Stored entries
════════════════
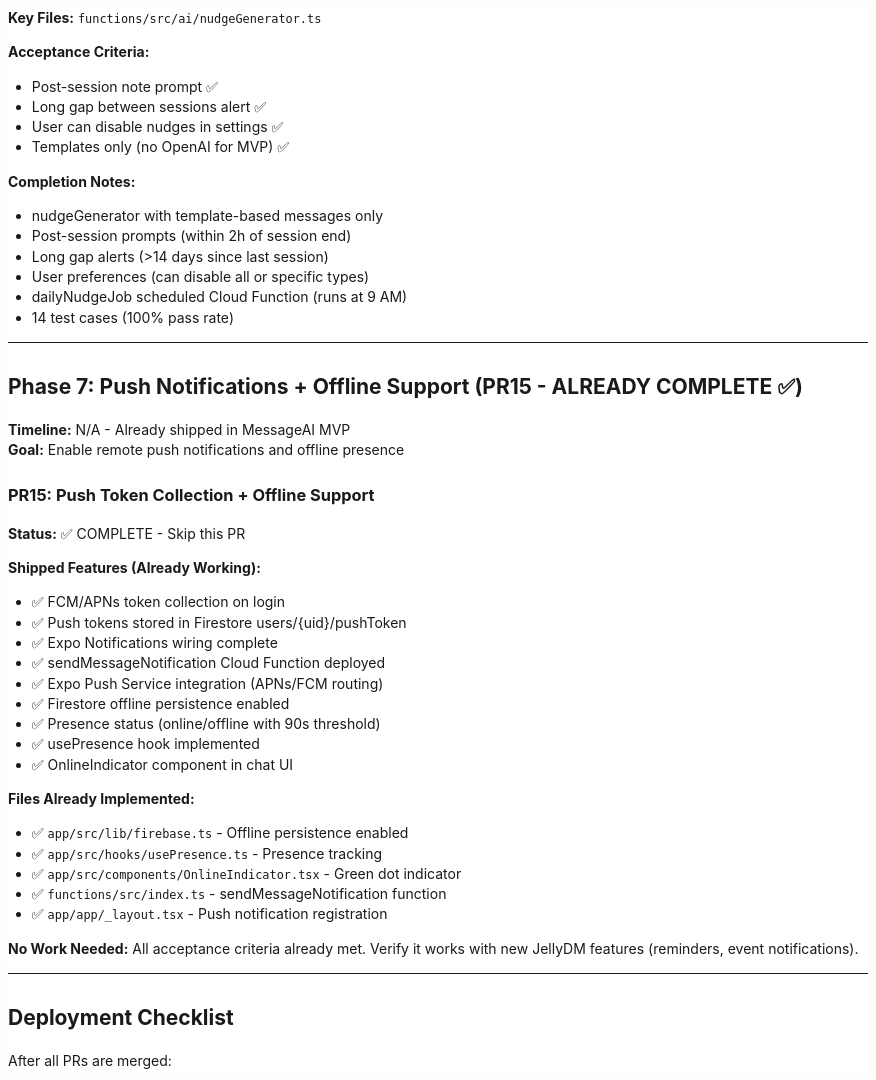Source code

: **Key Files:** `functions/src/ai/nudgeGenerator.ts`

**Acceptance Criteria:**
- Post-session note prompt ✅
- Long gap between sessions alert ✅
- User can disable nudges in settings ✅
- Templates only (no OpenAI for MVP) ✅

**Completion Notes:**
- nudgeGenerator with template-based messages only
- Post-session prompts (within 2h of session end)
- Long gap alerts (>14 days since last session)
- User preferences (can disable all or specific types)
- dailyNudgeJob scheduled Cloud Function (runs at 9 AM)
- 14 test cases (100% pass rate)

---

## Phase 7: Push Notifications + Offline Support (PR15 - ALREADY COMPLETE ✅)

**Timeline:** N/A - Already shipped in MessageAI MVP  
**Goal:** Enable remote push notifications and offline presence

### PR15: Push Token Collection + Offline Support

**Status:** ✅ COMPLETE - Skip this PR

**Shipped Features (Already Working):**
- ✅ FCM/APNs token collection on login
- ✅ Push tokens stored in Firestore users/{uid}/pushToken
- ✅ Expo Notifications wiring complete
- ✅ sendMessageNotification Cloud Function deployed
- ✅ Expo Push Service integration (APNs/FCM routing)
- ✅ Firestore offline persistence enabled
- ✅ Presence status (online/offline with 90s threshold)
- ✅ usePresence hook implemented
- ✅ OnlineIndicator component in chat UI

**Files Already Implemented:**
- ✅ `app/src/lib/firebase.ts` - Offline persistence enabled
- ✅ `app/src/hooks/usePresence.ts` - Presence tracking
- ✅ `app/src/components/OnlineIndicator.tsx` - Green dot indicator
- ✅ `functions/src/index.ts` - sendMessageNotification function
- ✅ `app/app/_layout.tsx` - Push notification registration

**No Work Needed:** All acceptance criteria already met. Verify it works with new JellyDM features (reminders, event notifications).

---

## Deployment Checklist

After all PRs are merged:
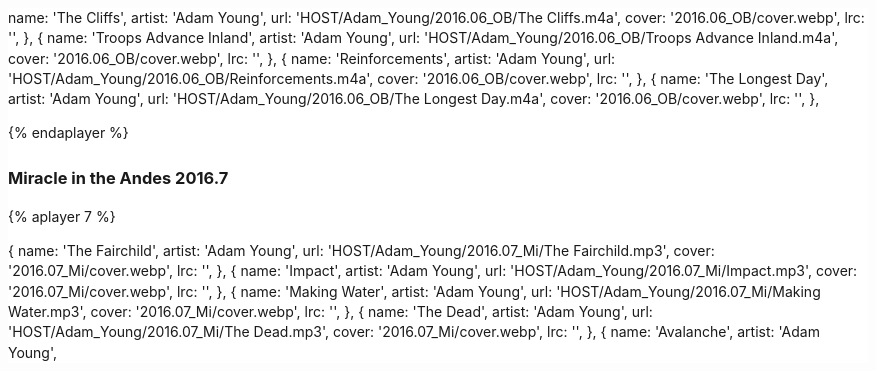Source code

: name: 'The Cliffs',
artist: 'Adam Young',
url: 'HOST/Adam_Young/2016.06_OB/The Cliffs.m4a',
cover: '2016.06_OB/cover.webp',
lrc: '',
},
{
name: 'Troops Advance Inland',
artist: 'Adam Young',
url: 'HOST/Adam_Young/2016.06_OB/Troops Advance Inland.m4a',
cover: '2016.06_OB/cover.webp',
lrc: '',
},
{
name: 'Reinforcements',
artist: 'Adam Young',
url: 'HOST/Adam_Young/2016.06_OB/Reinforcements.m4a',
cover: '2016.06_OB/cover.webp',
lrc: '',
},
{
name: 'The Longest Day',
artist: 'Adam Young',
url: 'HOST/Adam_Young/2016.06_OB/The Longest Day.m4a',
cover: '2016.06_OB/cover.webp',
lrc: '',
},

{% endaplayer %}

### Miracle in the Andes 2016.7

{% aplayer 7 %}

{
name: 'The Fairchild',
artist: 'Adam Young',
url: 'HOST/Adam_Young/2016.07_Mi/The Fairchild.mp3',
cover: '2016.07_Mi/cover.webp',
lrc: '',
},
{
name: 'Impact',
artist: 'Adam Young',
url: 'HOST/Adam_Young/2016.07_Mi/Impact.mp3',
cover: '2016.07_Mi/cover.webp',
lrc: '',
},
{
name: 'Making Water',
artist: 'Adam Young',
url: 'HOST/Adam_Young/2016.07_Mi/Making Water.mp3',
cover: '2016.07_Mi/cover.webp',
lrc: '',
},
{
name: 'The Dead',
artist: 'Adam Young',
url: 'HOST/Adam_Young/2016.07_Mi/The Dead.mp3',
cover: '2016.07_Mi/cover.webp',
lrc: '',
},
{
name: 'Avalanche',
artist: 'Adam Young',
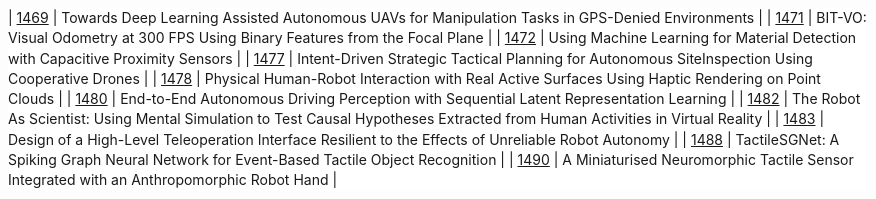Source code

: | [1469](https://ras.papercept.net/proceedings/IROS20/1469.pdf) | Towards Deep Learning Assisted Autonomous UAVs for Manipulation Tasks in GPS-Denied Environments |
| [1471](https://ras.papercept.net/proceedings/IROS20/1471.pdf) | BIT-VO: Visual Odometry at 300 FPS Using Binary Features from the Focal Plane |
| [1472](https://ras.papercept.net/proceedings/IROS20/1472.pdf) | Using Machine Learning for Material Detection with Capacitive Proximity Sensors |
| [1477](https://ras.papercept.net/proceedings/IROS20/1477.pdf) | Intent-Driven Strategic Tactical Planning for Autonomous SiteInspection Using Cooperative Drones |
| [1478](https://ras.papercept.net/proceedings/IROS20/1478.pdf) | Physical Human-Robot Interaction with Real Active Surfaces Using Haptic Rendering on Point Clouds |
| [1480](https://ras.papercept.net/proceedings/IROS20/1480.pdf) | End-to-End Autonomous Driving Perception with Sequential Latent Representation Learning |
| [1482](https://ras.papercept.net/proceedings/IROS20/1482.pdf) | The Robot As Scientist: Using Mental Simulation to Test Causal Hypotheses Extracted from Human Activities in Virtual Reality |
| [1483](https://ras.papercept.net/proceedings/IROS20/1483.pdf) | Design of a High-Level Teleoperation Interface Resilient to the Effects of Unreliable Robot Autonomy |
| [1488](https://ras.papercept.net/proceedings/IROS20/1488.pdf) | TactileSGNet: A Spiking Graph Neural Network for Event-Based Tactile Object Recognition |
| [1490](https://ras.papercept.net/proceedings/IROS20/1490.pdf) | A Miniaturised Neuromorphic Tactile Sensor Integrated with an Anthropomorphic Robot Hand |
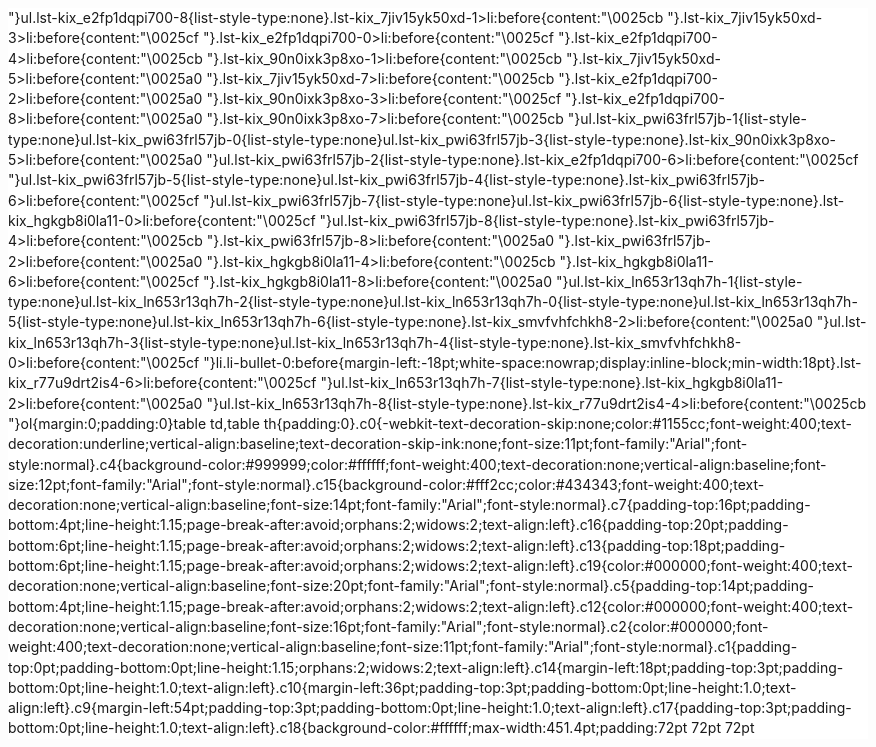 "}ul.lst-kix_e2fp1dqpi700-8{list-style-type:none}.lst-kix_7jiv15yk50xd-1>li:before{content:"\0025cb   "}.lst-kix_7jiv15yk50xd-3>li:before{content:"\0025cf   "}.lst-kix_e2fp1dqpi700-0>li:before{content:"\0025cf   "}.lst-kix_e2fp1dqpi700-4>li:before{content:"\0025cb   "}.lst-kix_90n0ixk3p8xo-1>li:before{content:"\0025cb   "}.lst-kix_7jiv15yk50xd-5>li:before{content:"\0025a0   "}.lst-kix_7jiv15yk50xd-7>li:before{content:"\0025cb   "}.lst-kix_e2fp1dqpi700-2>li:before{content:"\0025a0   "}.lst-kix_90n0ixk3p8xo-3>li:before{content:"\0025cf   "}.lst-kix_e2fp1dqpi700-8>li:before{content:"\0025a0   "}.lst-kix_90n0ixk3p8xo-7>li:before{content:"\0025cb   "}ul.lst-kix_pwi63frl57jb-1{list-style-type:none}ul.lst-kix_pwi63frl57jb-0{list-style-type:none}ul.lst-kix_pwi63frl57jb-3{list-style-type:none}.lst-kix_90n0ixk3p8xo-5>li:before{content:"\0025a0   "}ul.lst-kix_pwi63frl57jb-2{list-style-type:none}.lst-kix_e2fp1dqpi700-6>li:before{content:"\0025cf   "}ul.lst-kix_pwi63frl57jb-5{list-style-type:none}ul.lst-kix_pwi63frl57jb-4{list-style-type:none}.lst-kix_pwi63frl57jb-6>li:before{content:"\0025cf   "}ul.lst-kix_pwi63frl57jb-7{list-style-type:none}ul.lst-kix_pwi63frl57jb-6{list-style-type:none}.lst-kix_hgkgb8i0la11-0>li:before{content:"\0025cf   "}ul.lst-kix_pwi63frl57jb-8{list-style-type:none}.lst-kix_pwi63frl57jb-4>li:before{content:"\0025cb   "}.lst-kix_pwi63frl57jb-8>li:before{content:"\0025a0   "}.lst-kix_pwi63frl57jb-2>li:before{content:"\0025a0   "}.lst-kix_hgkgb8i0la11-4>li:before{content:"\0025cb   "}.lst-kix_hgkgb8i0la11-6>li:before{content:"\0025cf   "}.lst-kix_hgkgb8i0la11-8>li:before{content:"\0025a0   "}ul.lst-kix_ln653r13qh7h-1{list-style-type:none}ul.lst-kix_ln653r13qh7h-2{list-style-type:none}ul.lst-kix_ln653r13qh7h-0{list-style-type:none}ul.lst-kix_ln653r13qh7h-5{list-style-type:none}ul.lst-kix_ln653r13qh7h-6{list-style-type:none}.lst-kix_smvfvhfchkh8-2>li:before{content:"\0025a0   "}ul.lst-kix_ln653r13qh7h-3{list-style-type:none}ul.lst-kix_ln653r13qh7h-4{list-style-type:none}.lst-kix_smvfvhfchkh8-0>li:before{content:"\0025cf   "}li.li-bullet-0:before{margin-left:-18pt;white-space:nowrap;display:inline-block;min-width:18pt}.lst-kix_r77u9drt2is4-6>li:before{content:"\0025cf   "}ul.lst-kix_ln653r13qh7h-7{list-style-type:none}.lst-kix_hgkgb8i0la11-2>li:before{content:"\0025a0   "}ul.lst-kix_ln653r13qh7h-8{list-style-type:none}.lst-kix_r77u9drt2is4-4>li:before{content:"\0025cb   "}ol{margin:0;padding:0}table td,table th{padding:0}.c0{-webkit-text-decoration-skip:none;color:#1155cc;font-weight:400;text-decoration:underline;vertical-align:baseline;text-decoration-skip-ink:none;font-size:11pt;font-family:"Arial";font-style:normal}.c4{background-color:#999999;color:#ffffff;font-weight:400;text-decoration:none;vertical-align:baseline;font-size:12pt;font-family:"Arial";font-style:normal}.c15{background-color:#fff2cc;color:#434343;font-weight:400;text-decoration:none;vertical-align:baseline;font-size:14pt;font-family:"Arial";font-style:normal}.c7{padding-top:16pt;padding-bottom:4pt;line-height:1.15;page-break-after:avoid;orphans:2;widows:2;text-align:left}.c16{padding-top:20pt;padding-bottom:6pt;line-height:1.15;page-break-after:avoid;orphans:2;widows:2;text-align:left}.c13{padding-top:18pt;padding-bottom:6pt;line-height:1.15;page-break-after:avoid;orphans:2;widows:2;text-align:left}.c19{color:#000000;font-weight:400;text-decoration:none;vertical-align:baseline;font-size:20pt;font-family:"Arial";font-style:normal}.c5{padding-top:14pt;padding-bottom:4pt;line-height:1.15;page-break-after:avoid;orphans:2;widows:2;text-align:left}.c12{color:#000000;font-weight:400;text-decoration:none;vertical-align:baseline;font-size:16pt;font-family:"Arial";font-style:normal}.c2{color:#000000;font-weight:400;text-decoration:none;vertical-align:baseline;font-size:11pt;font-family:"Arial";font-style:normal}.c1{padding-top:0pt;padding-bottom:0pt;line-height:1.15;orphans:2;widows:2;text-align:left}.c14{margin-left:18pt;padding-top:3pt;padding-bottom:0pt;line-height:1.0;text-align:left}.c10{margin-left:36pt;padding-top:3pt;padding-bottom:0pt;line-height:1.0;text-align:left}.c9{margin-left:54pt;padding-top:3pt;padding-bottom:0pt;line-height:1.0;text-align:left}.c17{padding-top:3pt;padding-bottom:0pt;line-height:1.0;text-align:left}.c18{background-color:#ffffff;max-width:451.4pt;padding:72pt 72pt 72pt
════════════════
(Problem details): The required answer is the run of lines above, starting at the line with "Skip this PR" and ending at the line with "- ✅ OnlineIndicator component in chat UI", reproduced exactly with both ends.

(Exercise response):
**Status:** ✅ COMPLETE - Skip this PR

**Shipped Features (Already Working):**
- ✅ FCM/APNs token collection on login
- ✅ Push tokens stored in Firestore users/{uid}/pushToken
- ✅ Expo Notifications wiring complete
- ✅ sendMessageNotification Cloud Function deployed
- ✅ Expo Push Service integration (APNs/FCM routing)
- ✅ Firestore offline persistence enabled
- ✅ Presence status (online/offline with 90s threshold)
- ✅ usePresence hook implemented
- ✅ OnlineIndicator component in chat UI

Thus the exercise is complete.